As in previous phases of the plan, each of the parishes in the new collaboratives will share a common pastor, pastoral team, parish staff, parish finance council and pastoral council. The pastoral plan aims at strengthening parish life by grouping parishes and resources under a common leadership, called a collaborative, and by an expanded focus on evangelization.
The pastoral plan calls for the organization of the archdiocese's 288 parishes into approximately 135 parish collaboratives through seven stages. Based on figures available at the Disciples in Mission website, when the third phase of the process is complete, 108 of the archdiocese's parishes will have been organized into 50 collaboratives.
A first, pilot stage of the pastoral plan involving 28 parishes in 12 collaboratives was launched in 2013, followed by a larger second phase in June 2014.
When the third phase of collaboratives are inaugurated in early June, the Office of Pastoral Planning will still be learning and observing what has worked best in prior phases and how to apply it to the new collaboratives.
"We are probably going to be learning all the way through Phase Seven," director of pastoral planning Father Paul Soper said.
The next step in implementing Phase Three will be pastors in each collaborative submitting their resignations to Cardinal Seán P. O'Malley, to be effective in early June.
Priests assigned to collaboratives in June will not move into the new parishes immediately.
"In Phase Three we're trying to move back by about three weeks the schedule that we had established in Phase Two, to give us more time to try to get the parochial vicars all in place in time to have them be able to participate in the process of the startup of the collaborative," Father Soper said.
Father Soper said pastors and parochial vicars will move to their assigned collaborative location on a single day, after the presbyteral ordination in May.
"We kind of have to do that, because we have to do it at the same time that the newly ordained are coming in," he said.
The next major step after the assignment of priests will be preparing the parishes to function as collaboratives through training.
Father Soper said the Office of Pastoral Planning will focus training for Phase Three on aspects of ministry relevant to collaborative situations. Right now, he said, changes to the training at Phase Two parishes should provide a model for the Phase Three parishes.
"We are trying to make it more relevant to the collaborative situation. We are trying to have it be more focused on having them provide a good local plan," he said.

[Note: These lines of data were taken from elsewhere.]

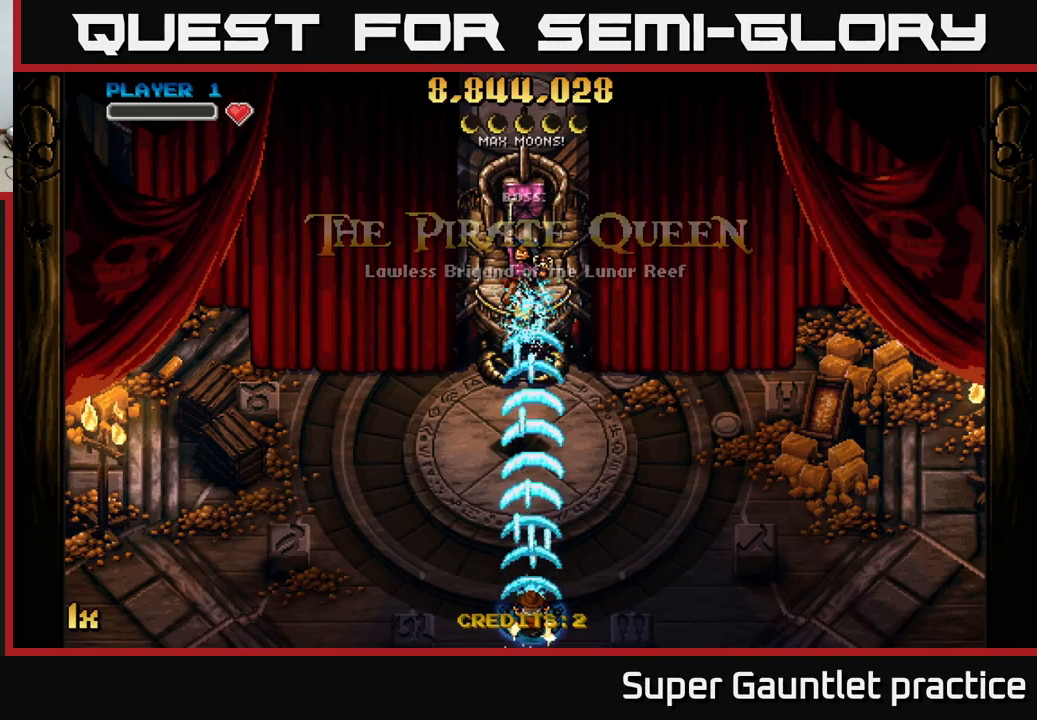
{"buttons": ["A"], "left_stick": "center", "events": [[33, "left_stick", "center"]]}
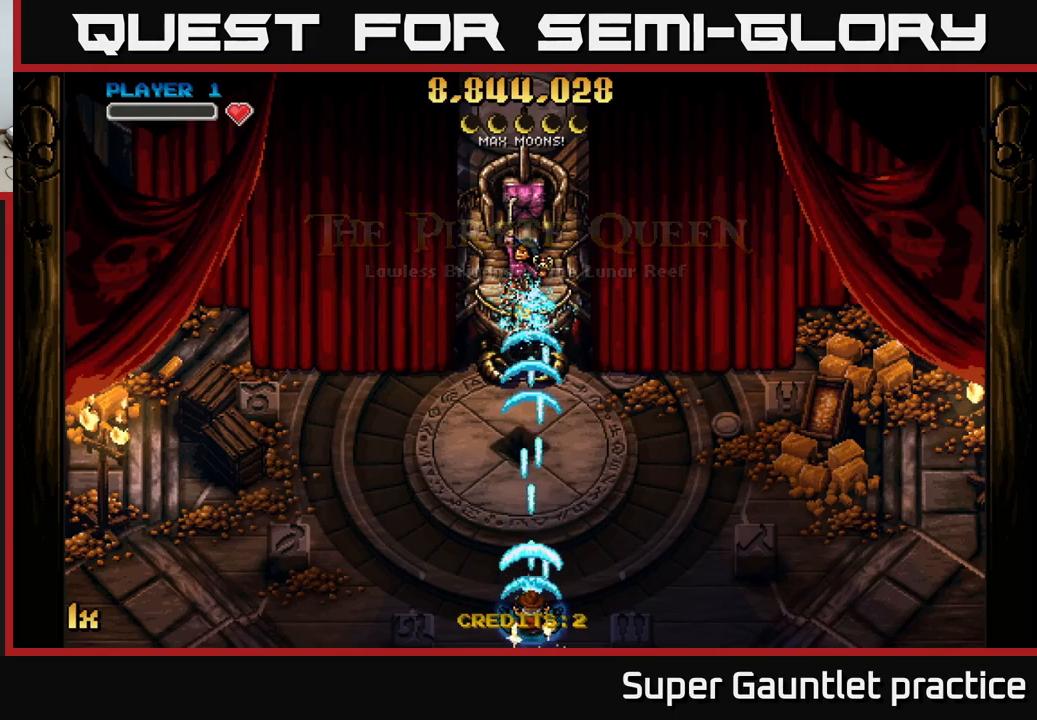
{"buttons": ["A"], "left_stick": "center", "events": [[117, "left_stick", "up"], [267, "left_stick", "center"]]}
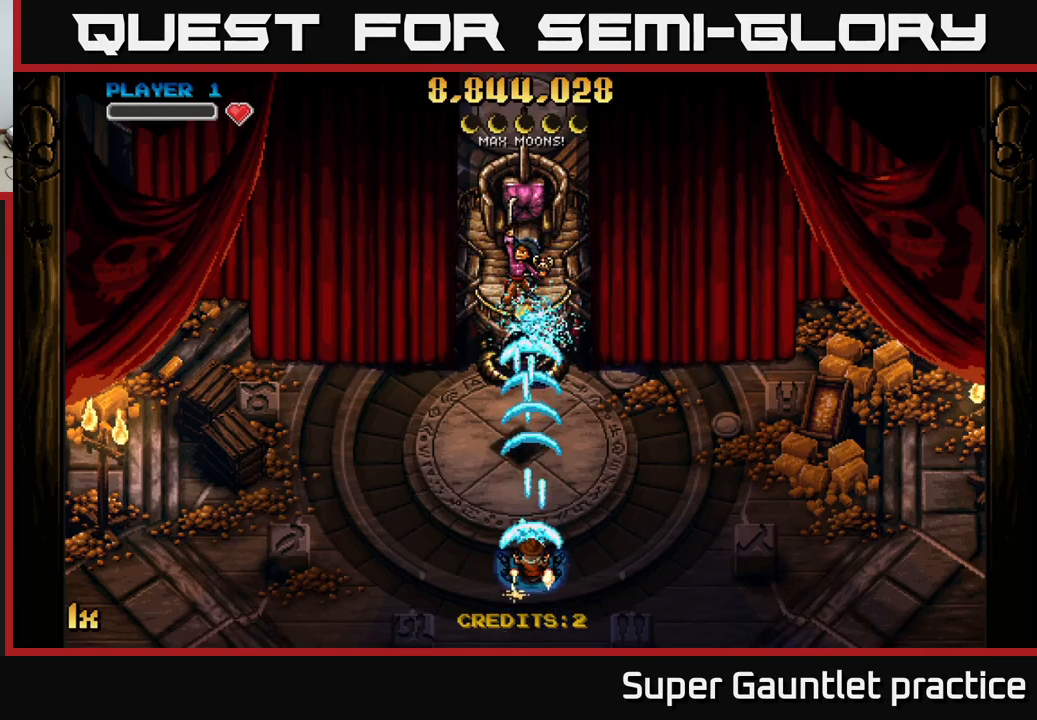
{"buttons": ["A"], "left_stick": "center", "events": [[83, "left_stick", "down"], [267, "left_stick", "center"]]}
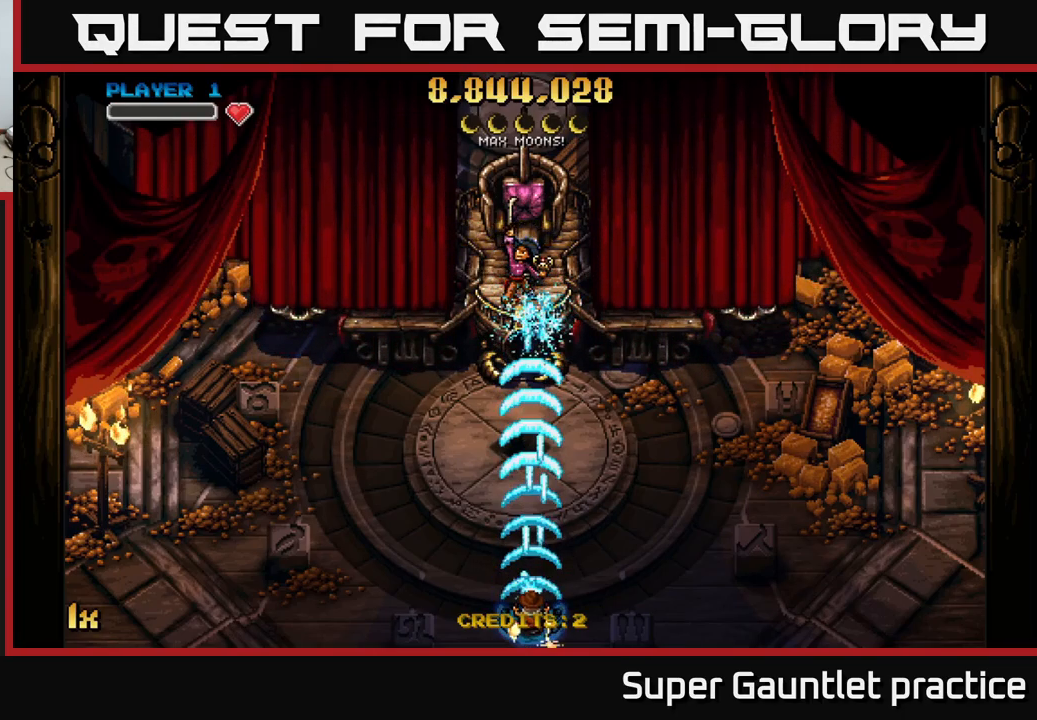
{"buttons": ["A"], "left_stick": "center", "events": []}
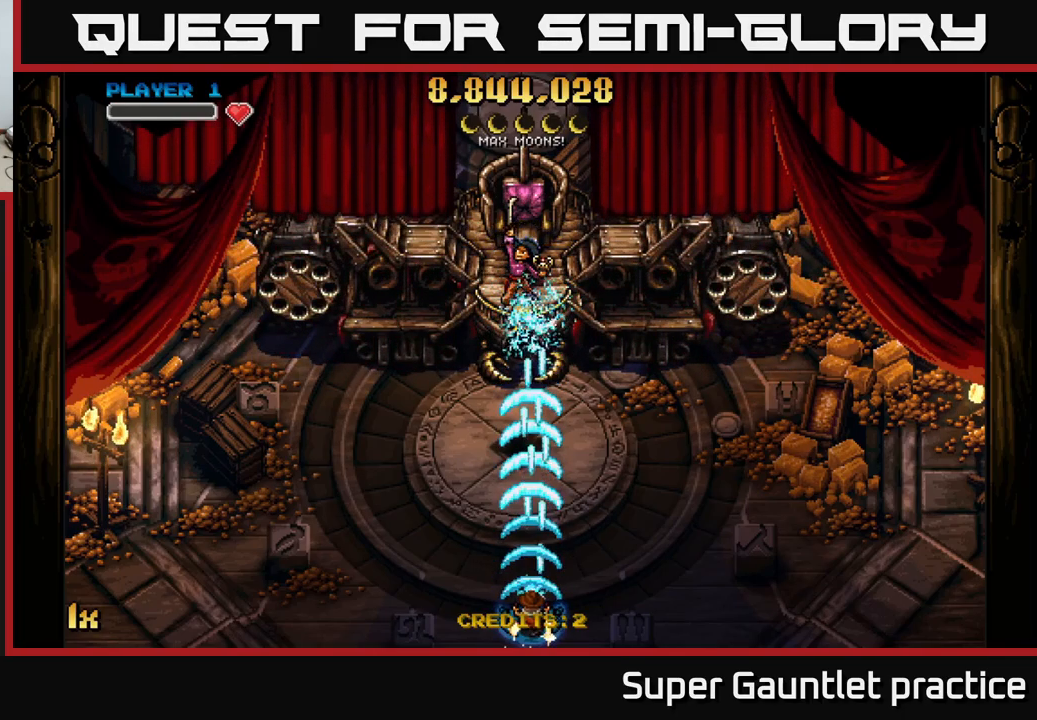
{"buttons": ["A"], "left_stick": "right", "events": [[467, "left_stick", "right"]]}
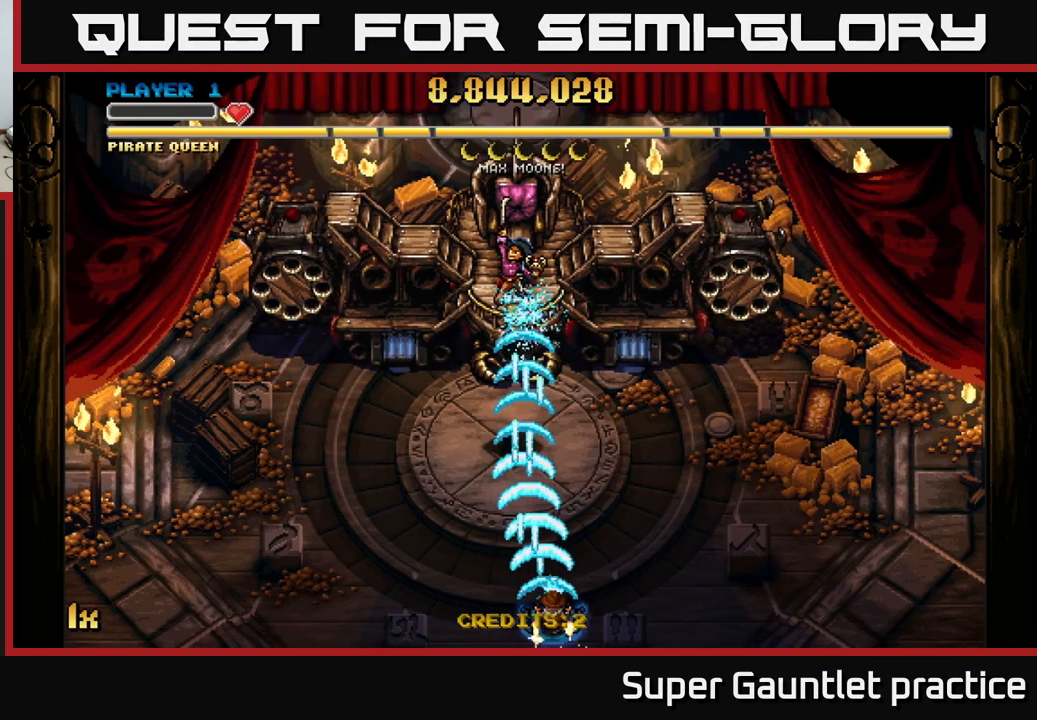
{"buttons": ["A"], "left_stick": "up", "events": [[233, "left_stick", "up"]]}
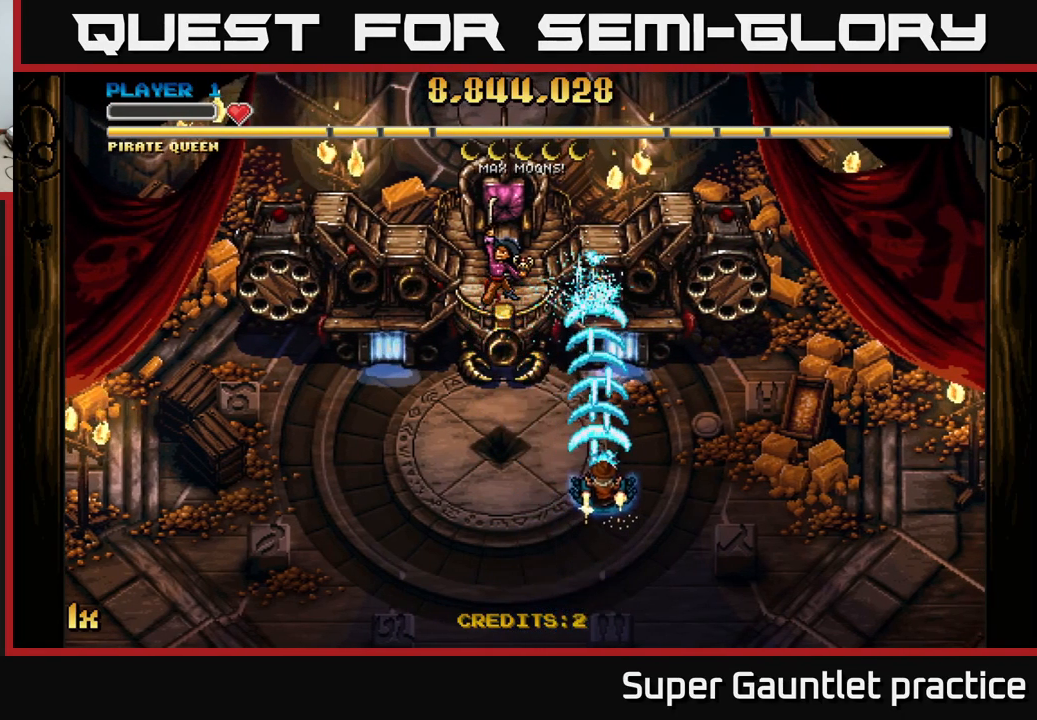
{"buttons": ["A"], "left_stick": "down-left", "events": [[183, "left_stick", "down"], [467, "left_stick", "down-left"]]}
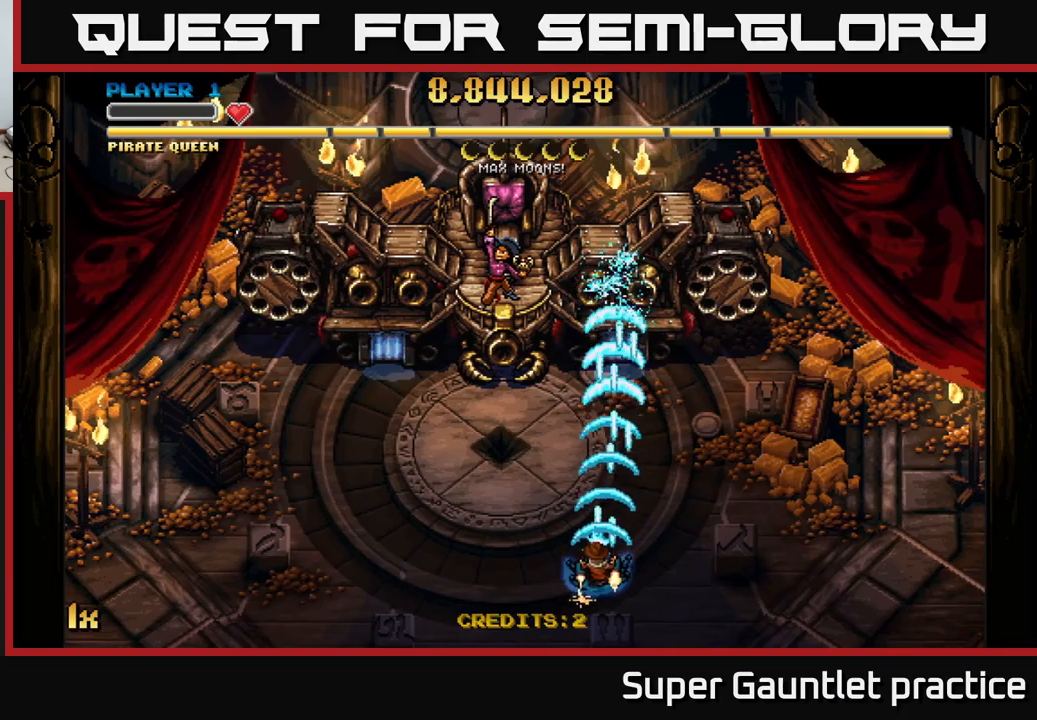
{"buttons": ["A"], "left_stick": "center", "events": [[134, "left_stick", "center"]]}
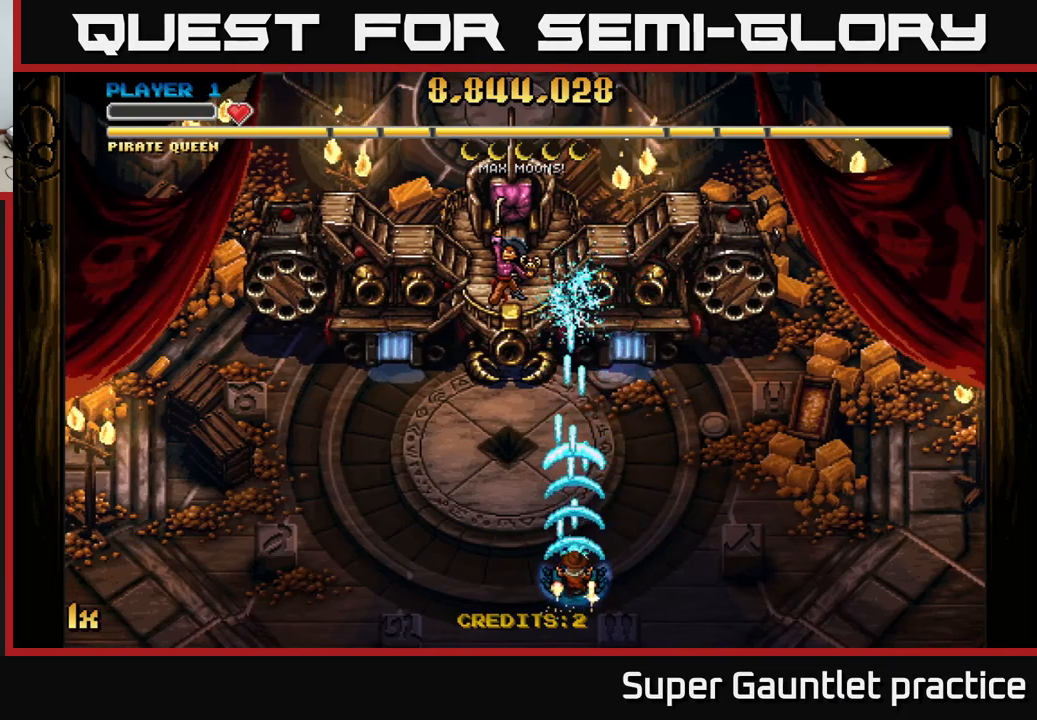
{"buttons": ["A"], "left_stick": "center", "events": []}
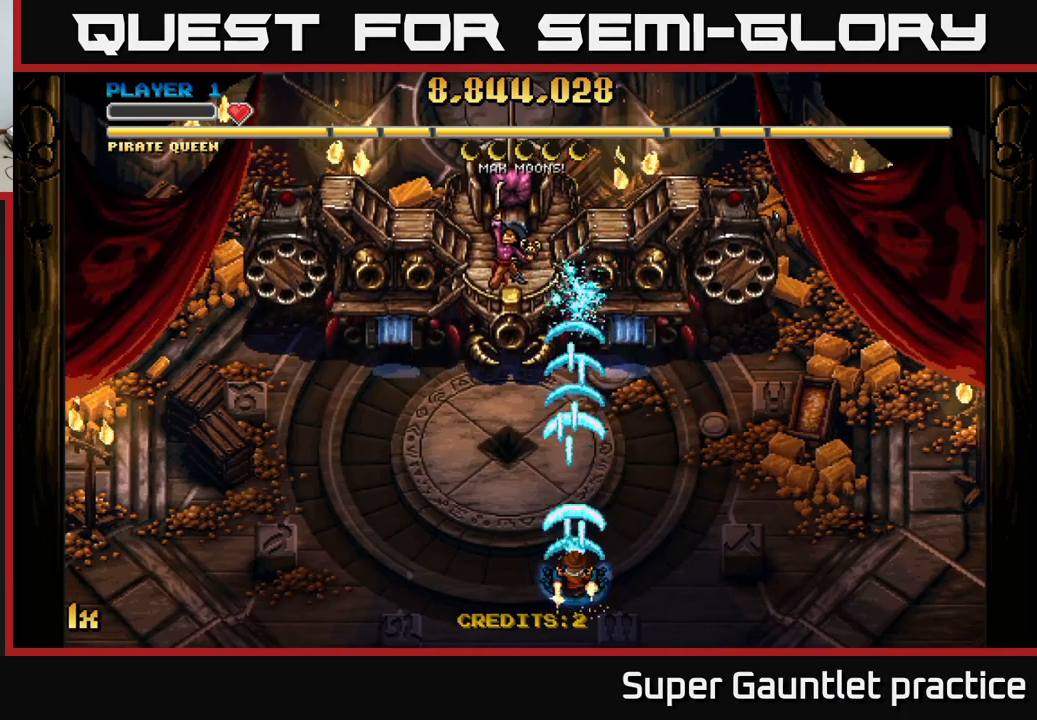
{"buttons": ["A"], "left_stick": "center", "events": []}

With the start of the new phase, the office announced collaboratives at individual parishes after consultation between regional bishops or episcopal vicars and pastors. Each parish heard the news separately this year.
According to Father Soper, announcing the collaborative groups at all the participating churches in Phase Two on a single day was not well received.
"We found that that caused some anxiety last year for the parishes that was totally unnecessary," Father Soper said.
Father Soper said the Office of Pastoral Planning is committed to providing information and answers to the impacted parishes and communities on an ongoing basis. He said information sessions to be scheduled at parishes will include pastors, parish staff, parish councils, and in some cases entire parish communities.